The 54-year old Harvard law school professor is staging an unconventional campaign focused on the issue of campaign finance reform. He recently took his underdog candidacy to the New Hampshire party convention, where he saw a hopeful sign: protesters chanting for more Democratic debates when Wasserman-Schultz took the stage.

Like many on the Left, Lessig wants to make changes to the system to get Big Money out of politics. Should he win, he might resign the presidency as soon as he passes a campaign reform bill. It’s a little odd, sure, but Lessig is dead serious about it, and he’s putting everything on the line.

“When I announced I was a candidate I had to stop taking money from Harvard because they’re a c3,” Lessig said. “I can’t get money from the campaign until November. So I can’t get income right now. I can’t get a loan. This is a system that makes it easy for the politicians and the rich and famous to get in.”

“I’ll go as far as I possibly can” in the race, Lessig said. “We raised one million dollars in one month. We’re lucky that in the last week our campaign’s been taken over by Steven Jarding, who worked for Daschle. We brought in Drew Westen, who’s kind of the Democrats’ new message man. Bill Hillsman, who was Paul Wellstone’s ad man. And Richard Dickerson, who worked for Al Gore and John Kerry. These are very senior people. Jarding said to me, you have a real shot if we can make you credible in the race. And we’re credible.”

Lessig wants to participate in the Oct. 13 Democratic debate in Las Vegas.

“The failure to welcome me to the race led many of these news organizations not to consider me a serious candidate,” Lessig said. “It’s hard to see how you can have a debate with Lincoln Chafee and Jim Webb onstage and not me.”

“It doesn’t make sense, considering the way the Democratic Party presents itself. Democrats present themselves as a party that considers this a fundamental issue. So why don’t they let the leading person in the race talking about this issue on the debate stage?”

On the issue of campaign finance reform, it’s actually a certain self-funding Republican who garners some of Lessig’s praise.

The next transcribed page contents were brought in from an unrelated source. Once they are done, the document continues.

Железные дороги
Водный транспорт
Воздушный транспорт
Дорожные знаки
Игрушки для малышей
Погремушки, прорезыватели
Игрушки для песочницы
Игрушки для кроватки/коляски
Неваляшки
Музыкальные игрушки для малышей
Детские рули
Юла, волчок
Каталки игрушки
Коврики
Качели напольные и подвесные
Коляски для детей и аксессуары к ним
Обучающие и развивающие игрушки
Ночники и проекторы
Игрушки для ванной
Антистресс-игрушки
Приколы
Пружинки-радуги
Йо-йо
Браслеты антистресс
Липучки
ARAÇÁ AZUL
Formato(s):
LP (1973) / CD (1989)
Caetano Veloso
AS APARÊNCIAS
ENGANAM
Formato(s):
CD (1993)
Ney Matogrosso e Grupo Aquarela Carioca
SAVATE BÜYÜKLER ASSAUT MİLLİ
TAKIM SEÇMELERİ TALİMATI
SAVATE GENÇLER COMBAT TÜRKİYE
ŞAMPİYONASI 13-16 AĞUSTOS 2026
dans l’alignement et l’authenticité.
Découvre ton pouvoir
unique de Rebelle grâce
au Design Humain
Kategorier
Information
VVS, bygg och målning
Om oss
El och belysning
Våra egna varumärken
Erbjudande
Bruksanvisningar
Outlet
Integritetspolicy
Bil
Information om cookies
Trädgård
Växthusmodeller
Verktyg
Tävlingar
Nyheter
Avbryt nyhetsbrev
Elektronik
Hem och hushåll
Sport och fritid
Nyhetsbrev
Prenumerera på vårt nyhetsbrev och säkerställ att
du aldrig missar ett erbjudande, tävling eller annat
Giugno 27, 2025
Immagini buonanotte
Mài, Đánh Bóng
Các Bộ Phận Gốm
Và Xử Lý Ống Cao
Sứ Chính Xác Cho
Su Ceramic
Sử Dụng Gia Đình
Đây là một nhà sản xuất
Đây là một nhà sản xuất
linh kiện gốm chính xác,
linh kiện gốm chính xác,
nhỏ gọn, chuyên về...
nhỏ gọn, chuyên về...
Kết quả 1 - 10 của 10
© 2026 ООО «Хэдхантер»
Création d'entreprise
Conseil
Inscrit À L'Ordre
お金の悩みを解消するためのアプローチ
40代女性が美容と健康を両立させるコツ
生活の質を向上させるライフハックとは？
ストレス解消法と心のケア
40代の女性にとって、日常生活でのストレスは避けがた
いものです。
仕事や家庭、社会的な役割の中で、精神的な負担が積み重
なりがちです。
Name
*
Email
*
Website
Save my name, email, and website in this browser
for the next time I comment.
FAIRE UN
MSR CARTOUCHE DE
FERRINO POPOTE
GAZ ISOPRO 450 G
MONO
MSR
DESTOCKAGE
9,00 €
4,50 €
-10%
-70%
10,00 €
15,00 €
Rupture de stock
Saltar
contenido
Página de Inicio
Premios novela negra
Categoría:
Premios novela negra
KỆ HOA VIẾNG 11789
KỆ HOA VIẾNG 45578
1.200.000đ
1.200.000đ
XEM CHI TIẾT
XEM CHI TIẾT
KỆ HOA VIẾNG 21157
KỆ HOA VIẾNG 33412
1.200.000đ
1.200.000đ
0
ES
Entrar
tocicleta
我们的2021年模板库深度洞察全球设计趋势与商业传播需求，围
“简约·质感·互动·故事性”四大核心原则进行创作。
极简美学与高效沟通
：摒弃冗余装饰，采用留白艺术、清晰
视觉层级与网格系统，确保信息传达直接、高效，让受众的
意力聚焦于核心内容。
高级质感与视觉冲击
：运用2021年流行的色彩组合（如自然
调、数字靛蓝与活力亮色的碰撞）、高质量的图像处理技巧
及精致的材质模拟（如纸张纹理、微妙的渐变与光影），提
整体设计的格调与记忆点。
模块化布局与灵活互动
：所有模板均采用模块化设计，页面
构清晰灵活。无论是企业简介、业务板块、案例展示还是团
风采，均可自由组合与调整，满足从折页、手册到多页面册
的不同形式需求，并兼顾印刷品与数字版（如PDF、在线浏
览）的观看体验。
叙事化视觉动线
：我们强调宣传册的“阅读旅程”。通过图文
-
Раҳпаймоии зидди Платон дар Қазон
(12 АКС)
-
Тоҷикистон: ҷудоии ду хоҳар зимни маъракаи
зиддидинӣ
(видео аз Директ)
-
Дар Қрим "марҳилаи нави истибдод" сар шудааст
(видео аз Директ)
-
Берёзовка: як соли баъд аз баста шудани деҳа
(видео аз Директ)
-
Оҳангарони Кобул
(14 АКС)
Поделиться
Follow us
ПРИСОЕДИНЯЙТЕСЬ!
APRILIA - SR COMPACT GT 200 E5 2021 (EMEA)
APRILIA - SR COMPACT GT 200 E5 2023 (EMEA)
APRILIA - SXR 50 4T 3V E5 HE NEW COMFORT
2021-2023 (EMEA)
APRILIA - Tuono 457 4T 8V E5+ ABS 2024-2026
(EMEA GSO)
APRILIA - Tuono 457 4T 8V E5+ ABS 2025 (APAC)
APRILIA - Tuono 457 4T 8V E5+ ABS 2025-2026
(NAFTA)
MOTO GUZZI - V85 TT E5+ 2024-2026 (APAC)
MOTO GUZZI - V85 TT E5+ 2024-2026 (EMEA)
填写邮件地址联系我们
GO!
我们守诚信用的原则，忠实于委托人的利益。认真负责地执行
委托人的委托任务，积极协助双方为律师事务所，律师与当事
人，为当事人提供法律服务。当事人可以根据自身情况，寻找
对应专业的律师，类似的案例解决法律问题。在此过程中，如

“What Trump did by calling out the other candidates is very important. If you’re Jeb Bush and you take a million dollars from somebody to your Super PAC it’s impossible to make a decision that isn’t influenced, at least in the back of his mind, about that donor’s interests,” Lessig said.

As for his own party? Hillary Clinton and Bernie Sanders aren’t up to snuff.

“She’s taking tons of money from Wall Street,” Lessig said of Clinton. “She’s not committed to solutions like Glass-Steagall.”

“Her plan checked off all the right boxes. But when you listen to her on the campaign trail she’s talking about a [campaign finance] constitutional amendment, which no credible observer thinks has a chance of passing the United States Congress,”  Lessig says.
Bernie is perceived as an outsider to Washington even though he’s been in Washington for 25 years. He’s taken a consistent policy line that hasn’t always been popular but it’s popular now on the progressive left. My criticism is that he’s out there promising the moon and the promises are just not possible. They’re not credible in the current environment until we change this corrupted democracy first.

“I asked him, how are you going to fix this problem first? Otherwise none of your other promises are credible. I don’t think any of them have a plan to fix this problem first.”

“Practically every issue is affected fundamentally by this issue of lack of democracy,” he said.
The problem is we’ve allowed a deep inequality to evolve in our system. One way that manifests itself is the money in campaigns, the ridiculous gerrymandering of congressional districts to the point where a whole cross-section of Americans have no representation in Congress. We’ve betrayed the basic idea that Madison had about representational government. To solve the extortion of Washington, we have to attack this inequality.